Task instructions:
No pictures belong in the copy. Restate the rest of the data exactly.

Segment Open

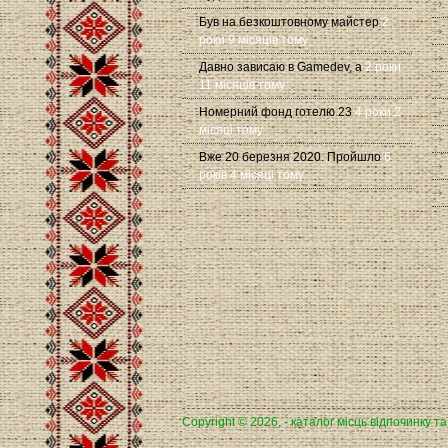
Був на безкоштовному майстер
2
роки 9 місяців тому
Давно зависаю в Gamedev, а
2 роки
11 місяців тому
Номерний фонд готелю 23
4 роки 2
місяці тому
Вже 20 березня 2020. Пройшло
6
років 4 місяці тому
Copyright © 2026, - каталог місць відпочинку т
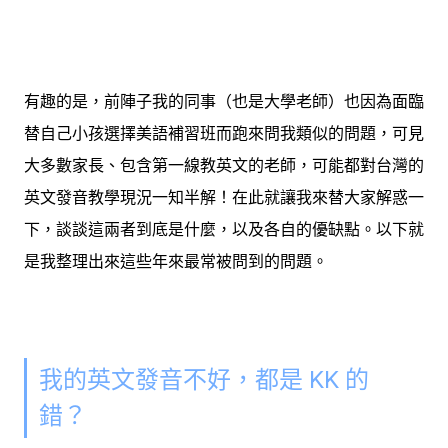
有趣的是，前陣子我的同事（也是大學老師）也因為面臨
替自己小孩選擇美語補習班而跑來問我類似的問題，可見
大多數家長、包含第一線教英文的老師，可能都對台灣的
英文發音教學現況一知半解！在此就讓我來替大家解惑一
下，談談這兩者到底是什麼，以及各自的優缺點。以下就
是我整理出來這些年來最常被問到的問題。
我的英文發音不好，都是 KK 的
錯？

Segment Closed

Answer for the task:
Був на безкоштовному майстер
2
роки 9 місяців тому
Давно зависаю в Gamedev, а
2 роки
11 місяців тому
Номерний фонд готелю 23
4 роки 2
місяці тому
Вже 20 березня 2020. Пройшло
6
років 4 місяці тому
Copyright © 2026, - каталог місць відпочинку т
有趣的是，前陣子我的同事（也是大學老師）也因為面臨
替自己小孩選擇美語補習班而跑來問我類似的問題，可見
大多數家長、包含第一線教英文的老師，可能都對台灣的
英文發音教學現況一知半解！在此就讓我來替大家解惑一
下，談談這兩者到底是什麼，以及各自的優缺點。以下就
是我整理出來這些年來最常被問到的問題。
我的英文發音不好，都是 KK 的
錯？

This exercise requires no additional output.